I’d give it a try, but with Linux as a dual-boot, not in a VM. You could even boot Linux from a Live system, e.g., Ubuntu with boot option “Try without installation” or how it is called. Then in the live session you can “sudo apt install octave-psychtoolbox-3” to install a basic and somewhat outdated PTB for Octave, fire up octave and see if PsychPortAudio etc. recognize the sound card in a meaningful way. Obviously rebooting the machine will lose everything you do in the live session, but for a quick test it would probably be good enough.

That’s the way to hell if you care about audio timing, exactly the way you should not ever do audio timing.

-mario

As another specimen of multi-channel soundcard that supposedly works well with Linux, according to this thread…

The MOTU Ultralite AVB is also a multi-channel soundcard which is USB 2 audio class compliant and reported to work well under Linux. The nice thing about this card is that it also runs a web-server to which one can connect via regular wifi/ethernet and then control every aspect of the device from any web browser.

Looking at MOTU’s website, many of their products seem to be USB audio class compliant and so should work with Linux.

-mario

Hi,

I am working on a Haptics experiment using Matlab and ESI Gigaport HD+ 8 output USB audio interface which is connected to voice coils. I am currently facing a similar issue. Before the windows 10 update, all was working and we were receiving both the intended auditory and haptics output from the voice coils. However, after the update, I only receive auditory output from the voice coils. The issue seems that WASPI is for vibration and MME is for sound. In Matlab, the MME driver is automatically being selected for the motors. Is there a way to configure WASPI driver for a particular USB output port?

Best,
Rishi

A soundcard doesn’t know anything about audio output vs. haptic output, that’s just in how you wire motors to audio output channels.

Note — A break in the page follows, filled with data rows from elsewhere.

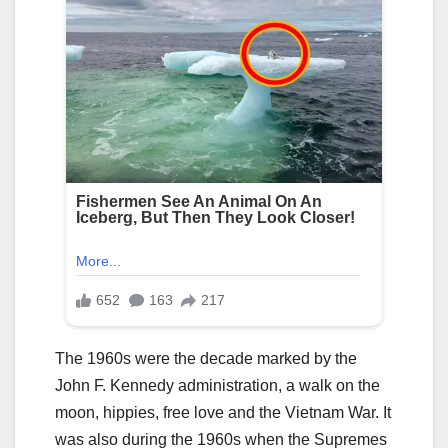
The 1960s were the decade marked by the
John F. Kennedy administration, a walk on the
moon, hippies, free love and the Vietnam War. It
was also during the 1960s when the Supremes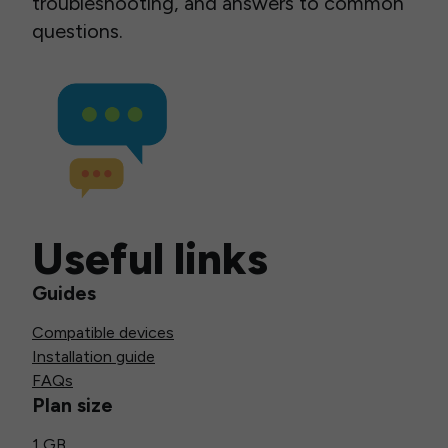
troubleshooting, and answers to common
questions.
Useful links
Guides
Compatible devices
Installation guide
FAQs
Plan size
1 GB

You can select any of those listed devices by their deviceIndex, thereby selecting how PsychPortAudio channels for a given PsychPortAudio('Open', deviceIndex, ...); map to output channels on your GigaportHD+ sound card.

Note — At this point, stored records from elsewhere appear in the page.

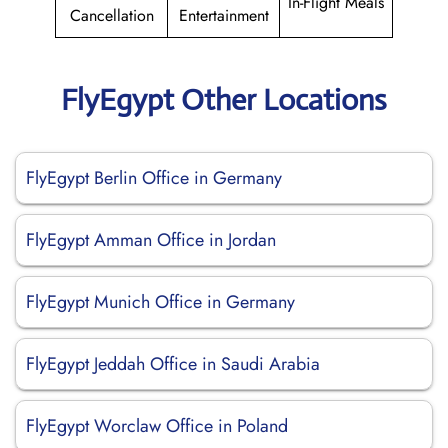
In-Flight Meals
Cancellation
Entertainment
FlyEgypt Other Locations
FlyEgypt Berlin Office in Germany
FlyEgypt Amman Office in Jordan
FlyEgypt Munich Office in Germany
FlyEgypt Jeddah Office in Saudi Arabia
FlyEgypt Worclaw Office in Poland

For any more advice from myself you’d need to buy priority support. A quick google search showed that this soundcard seems to be supported in 8 channel output mode on Linux at 16 bit precision with 44.1 kHz sampling rate, so that is one possible way to solve those issues permanently if Windows should be unwilling to cooperate.

-mario

Hi Mario,
We understand that the soundcard doesn’t know anything about the haptics vs audio. We just wanted to provide you some context. The issue is that when we select the WASPI index, the psychportaudio automatically selects MME for the particular channel. The other day when we selected the WASPI device index it just failed to compile. I am attaching the compilation error we get after selecting the WASPI device index. I am not sure about the lab budget, but please send us more details about priority support.

Best regards,
Rishi

Error using PsychPortAudio
Usage:

pahandle = PsychPortAudio(‘Open’ [, deviceid][, mode][, reqlatencyclass][, freq][, channels][, buffersize][, suggestedLatency][,
selectchannels][, specialFlags=0]);

Error in Animal_all (line 49)
pahandle1 = PsychPortAudio(‘Open’, 11, 1, 1, freq, nrchannels);%5

Error in Animal4_new (line 14)
Animal_all(params,0.5,“L”,animal);%0.012

Error in doSaltationTest4_new (line 34)
Animal4_new(params,Timecond,animal)

Error in Run_Saltation4 (line 22)
history=doSaltationTest4_new(params, history);

Priority support is explained at the top of this forum, on our webpage, and in help PsychPaidSupportAndServices.